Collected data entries
──────────────────────────────
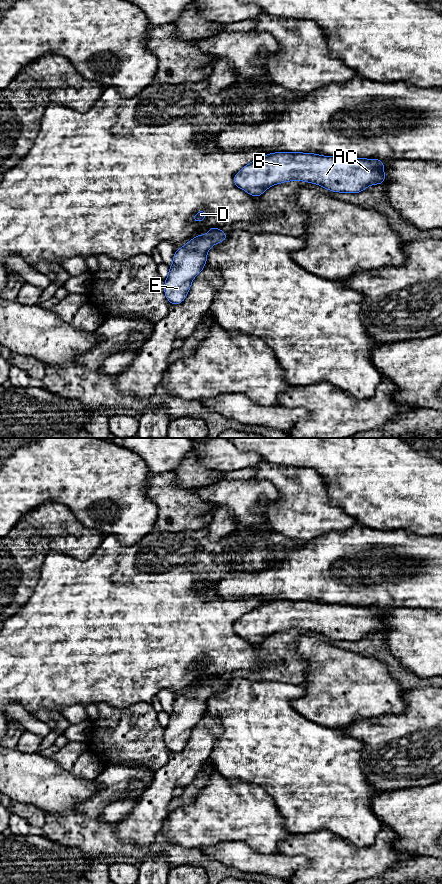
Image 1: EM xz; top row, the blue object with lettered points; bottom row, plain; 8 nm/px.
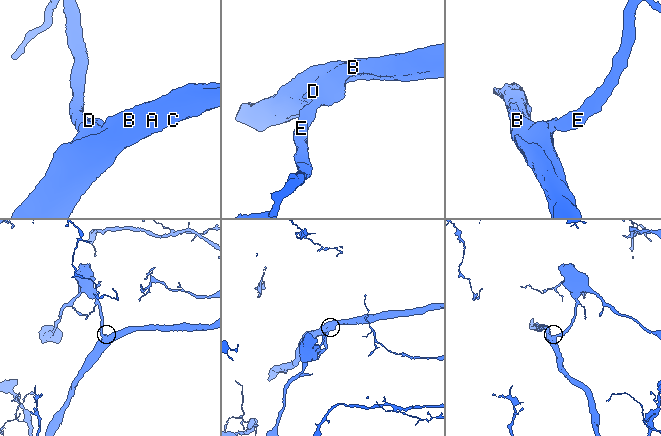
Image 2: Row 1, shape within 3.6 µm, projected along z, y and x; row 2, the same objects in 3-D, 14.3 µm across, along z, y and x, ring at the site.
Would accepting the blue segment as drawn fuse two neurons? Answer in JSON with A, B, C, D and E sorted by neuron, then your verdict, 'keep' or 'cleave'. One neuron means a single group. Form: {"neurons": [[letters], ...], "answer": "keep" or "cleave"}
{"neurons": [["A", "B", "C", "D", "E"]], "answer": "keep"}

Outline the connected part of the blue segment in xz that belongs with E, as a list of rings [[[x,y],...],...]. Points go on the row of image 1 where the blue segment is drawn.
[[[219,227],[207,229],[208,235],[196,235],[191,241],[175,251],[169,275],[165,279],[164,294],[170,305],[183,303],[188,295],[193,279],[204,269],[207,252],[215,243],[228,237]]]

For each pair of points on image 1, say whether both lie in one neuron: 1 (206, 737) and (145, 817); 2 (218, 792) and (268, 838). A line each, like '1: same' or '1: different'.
──────────────────────────────
TASK BRIEF: Pictures aside, repeat each entry in full and without change.

RESPONSE BELOW:
Image 1: EM xz; top row, the blue object with lettered points; bottom row, plain; 8 nm/px.
Image 2: Row 1, shape within 3.6 µm, projected along z, y and x; row 2, the same objects in 3-D, 14.3 µm across, along z, y and x, ring at the site.
Would accepting the blue segment as drawn fuse two neurons? Answer in JSON with A, B, C, D and E sorted by neuron, then your verdict, 'keep' or 'cleave'. One neuron means a single group. Form: {"neurons": [[letters], ...], "answer": "keep" or "cleave"}
{"neurons": [["A", "B", "C", "D", "E"]], "answer": "keep"}

Outline the connected part of the blue segment in xz that belongs with E, as a list of rings [[[x,y],...],...]. Points go on the row of image 1 where the blue segment is drawn.
[[[219,227],[207,229],[208,235],[196,235],[191,241],[175,251],[169,275],[165,279],[164,294],[170,305],[183,303],[188,295],[193,279],[204,269],[207,252],[215,243],[228,237]]]

For each pair of points on image 1, say whether both lie in one neuron: 1 (206, 737) and (145, 817); 2 (218, 792) and (268, 838). A line each, like '1: same' or '1: different'.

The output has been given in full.